Activity A: Repeat the GHG accounting text word for word between "GHG emissions associated" and "their GHG assessment.", inclusive.
Activity B:
Answer these questions from the GHG accounting text:
(i) What does the text name as the leading guidance for organisational footprinting?
(ii) Which national GHG reporting guideline is given as an example of including a substitution effect for recycled waste?
(iii) What share of GHG emissions in developed economies does the water industry typically contribute?

Document passage:
-- Opening Marker --

An organisational - or entity-level - GHG assessment is typically an inventory of actual emissions and removals from the atmosphere. The leading guidance for organisational footprinting, the GHG Protocol Corporate Standard, advocates such an approach, known as attributional analysis.
The emission factors used for organisational - or entity - GHG assessments should relate to actual physical emissions or actual physical removals. However, some emission factors include a “crediting” effect for avoided emissions, and are therefore inconsistent with the principle of only counting actual physical emissions and actual physical removals.
Certain national GHG reporting guidelines (e.g. the U.S. Waste Reduction Model), include a substitution effect in the emission factors for recycled waste. The factors include a credit for the avoidance of embodied emissions that would have occurred had the waste not been recycled - i.e. they provide credit for emissions that do not happen.
This approach leads to negative emission factors for certain recycled waste streams. The result of including such factors within an entity-level inventory is that the calculated emissions are no longer a true assessment of actual physical emissions and actual physical removals.
GHG emissions associated with recycled waste should be quantified using national, regional, international, or other relevant emission factors, with preference given to national emission factors when they are available. If national emission factors are not available for recycled waste, the next most relevant source of factors must be used.
If the most geographically relevant emission factors take a substitutional approach within their waste stream methodologies, then recycled waste streams can be assumed to produce zero emissions for accounting purposes. “Zero rating” recycled waste is considered appropriate, as an organisation is rewarded with a lower footprint for sending less waste to landfill, whilst maintaining the attributional integrity of their GHG assessment.
The 2013 revision of the Protocol introduced the inclusion of water consumption and waste water treatment as recommended emission sources for entity level CarbonNeutral® certifications. While the carbon footprint of water consumption and waste water treatment will be a relatively small emission source for most organisations (the water industry typically contributes around 1% of GHG emissions in developed economies), the water industry and its customers have an important part to play in reducing GHG emissions.
For corporates, water should not simply feature within a carbon management plan. Water warrants its own water management plan. A mature plan considers water volume in the context of both water stress and water quality to understand the full impact of corporate water use at the water basin level.
Including water as a recommended emission source in CarbonNeutral® certifications will encourage users of the Protocol to collect volume data and evaluate water use within their carbon management plan. In creating this awareness and disclosure we hope it will encourage corporates to explore more sophisticated water management plans.

-- Closing Marker --

Rows excerpted from a collection:
-- Opening Marker --

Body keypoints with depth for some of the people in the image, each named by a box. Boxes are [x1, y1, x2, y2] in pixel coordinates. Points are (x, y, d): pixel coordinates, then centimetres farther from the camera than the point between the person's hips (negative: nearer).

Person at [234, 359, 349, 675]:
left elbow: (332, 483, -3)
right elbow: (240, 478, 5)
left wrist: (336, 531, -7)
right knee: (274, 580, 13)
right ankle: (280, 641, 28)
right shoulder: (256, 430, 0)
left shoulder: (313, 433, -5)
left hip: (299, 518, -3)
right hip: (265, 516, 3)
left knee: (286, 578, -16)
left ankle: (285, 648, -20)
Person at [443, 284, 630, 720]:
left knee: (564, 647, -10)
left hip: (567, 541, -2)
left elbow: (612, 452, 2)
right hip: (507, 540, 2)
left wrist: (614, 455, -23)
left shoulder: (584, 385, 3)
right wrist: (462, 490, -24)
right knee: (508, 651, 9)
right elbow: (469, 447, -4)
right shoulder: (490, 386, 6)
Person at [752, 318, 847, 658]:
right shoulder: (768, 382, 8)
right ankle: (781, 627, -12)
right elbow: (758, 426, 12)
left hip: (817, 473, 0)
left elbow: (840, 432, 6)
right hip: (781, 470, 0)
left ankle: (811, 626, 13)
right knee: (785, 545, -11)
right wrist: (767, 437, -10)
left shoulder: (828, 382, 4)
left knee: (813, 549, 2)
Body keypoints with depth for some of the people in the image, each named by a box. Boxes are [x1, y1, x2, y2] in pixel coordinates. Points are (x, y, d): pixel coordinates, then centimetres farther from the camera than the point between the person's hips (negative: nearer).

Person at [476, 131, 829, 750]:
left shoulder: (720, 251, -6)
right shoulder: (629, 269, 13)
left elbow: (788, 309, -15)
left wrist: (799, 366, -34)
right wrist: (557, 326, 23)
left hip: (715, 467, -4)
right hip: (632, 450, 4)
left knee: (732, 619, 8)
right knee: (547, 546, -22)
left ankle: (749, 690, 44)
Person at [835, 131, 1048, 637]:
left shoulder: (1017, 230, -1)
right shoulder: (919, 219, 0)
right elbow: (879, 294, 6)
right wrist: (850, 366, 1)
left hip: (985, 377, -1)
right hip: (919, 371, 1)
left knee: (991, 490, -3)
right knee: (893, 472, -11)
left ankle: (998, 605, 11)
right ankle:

-- Closing Marker --

Task solution A:
GHG emissions associated with recycled waste should be quantified using national, regional, international, or other relevant emission factors, with preference given to national emission factors when they are available. If national emission factors are not available for recycled waste, the next most relevant source of factors must be used.
If the most geographically relevant emission factors take a substitutional approach within their waste stream methodologies, then recycled waste streams can be assumed to produce zero emissions for accounting purposes. “Zero rating” recycled waste is considered appropriate, as an organisation is rewarded with a lower footprint for sending less waste to landfill, whilst maintaining the attributional integrity of their GHG assessment.

Task solution B:
(i) The GHG Protocol Corporate Standard
(ii) The U.S. Waste Reduction Model
(iii) Around 1%